▸ TO DO: Copy the text of every item below word for word, leaving out the pictures.

▸ Data items:

*-*-*

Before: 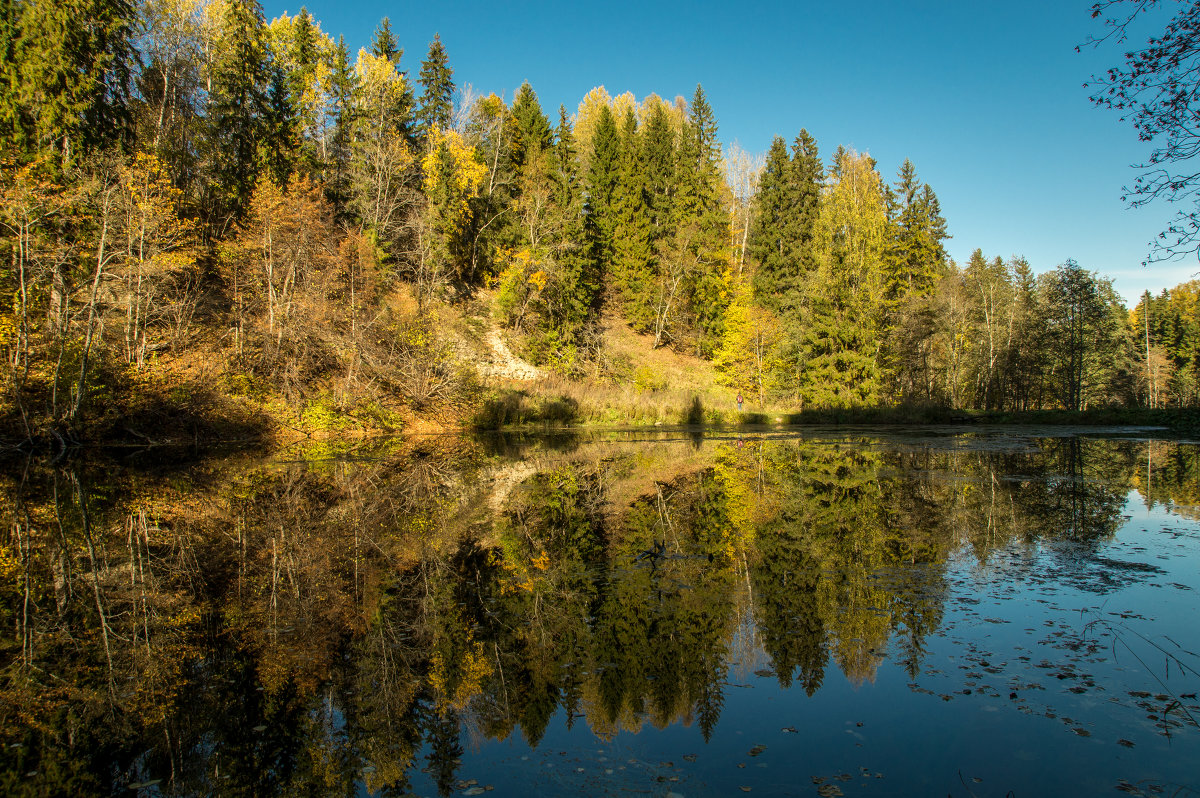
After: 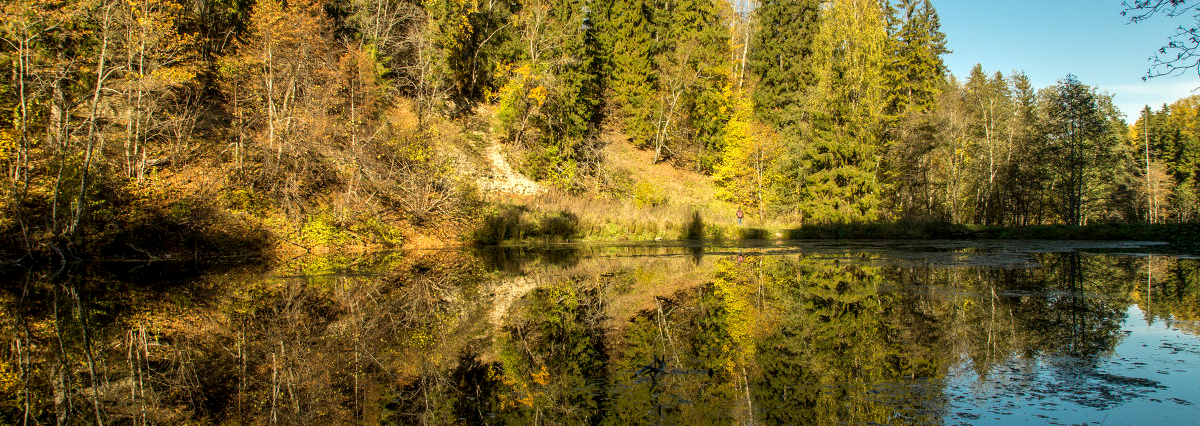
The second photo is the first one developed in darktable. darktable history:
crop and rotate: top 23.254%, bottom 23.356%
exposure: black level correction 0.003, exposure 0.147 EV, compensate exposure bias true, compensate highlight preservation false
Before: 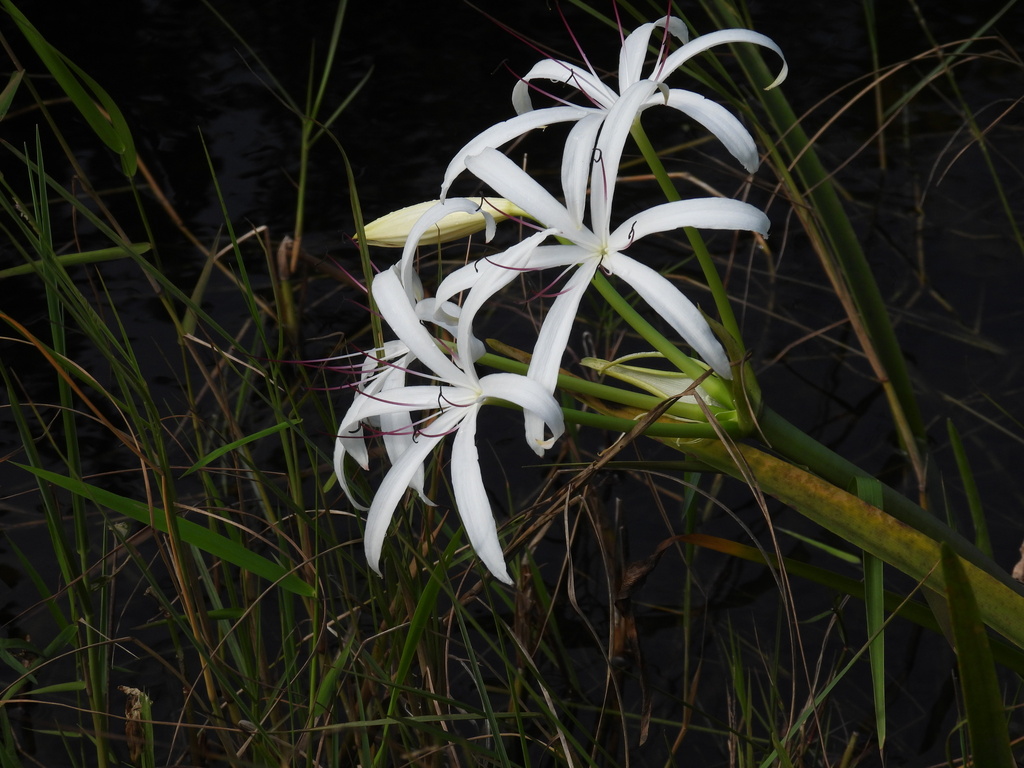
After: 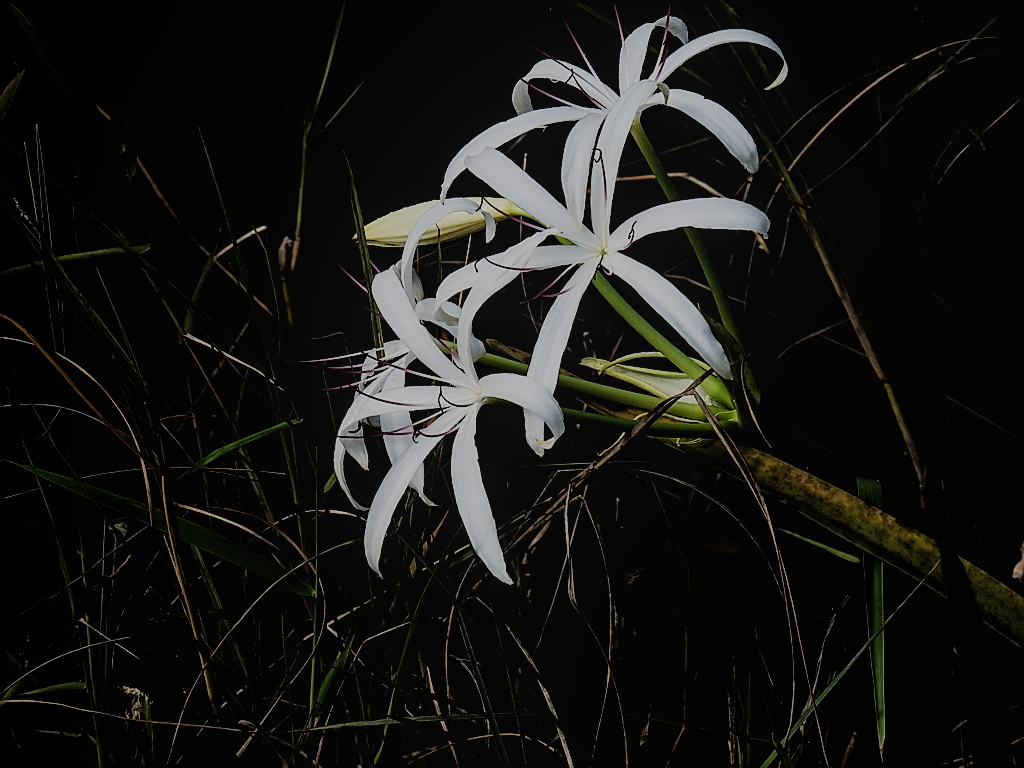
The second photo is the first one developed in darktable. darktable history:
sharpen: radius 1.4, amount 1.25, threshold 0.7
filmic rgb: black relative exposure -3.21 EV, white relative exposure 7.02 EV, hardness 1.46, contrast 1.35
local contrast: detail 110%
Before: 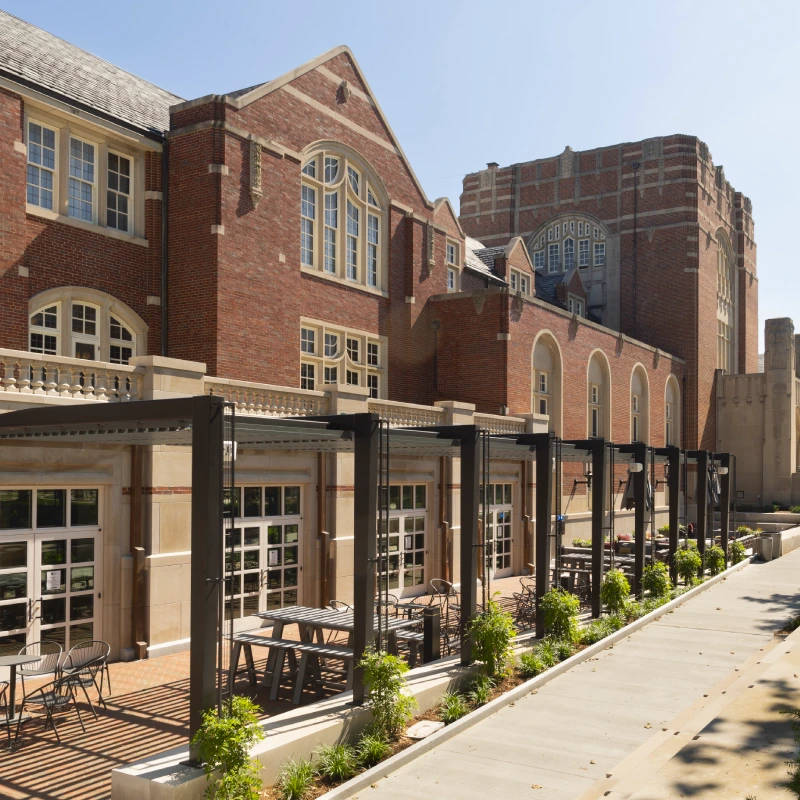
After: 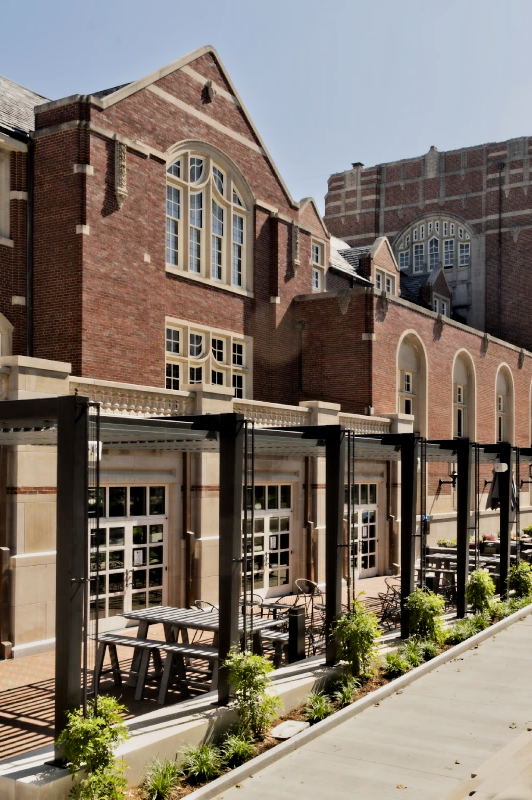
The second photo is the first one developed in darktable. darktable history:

*-*-*

▸ REPLY:
Before: 
After: 
The second photo is the first one developed in darktable. darktable history:
crop and rotate: top 23.254%, bottom 23.356%
exposure: black level correction 0.003, exposure 0.147 EV, compensate exposure bias true, compensate highlight preservation false
Before: 
After: 
The second photo is the first one developed in darktable. darktable history:
sharpen: radius 1.4, amount 1.25, threshold 0.7
filmic rgb: black relative exposure -3.21 EV, white relative exposure 7.02 EV, hardness 1.46, contrast 1.35
local contrast: detail 110%
Before: 
After: 
The second photo is the first one developed in darktable. darktable history:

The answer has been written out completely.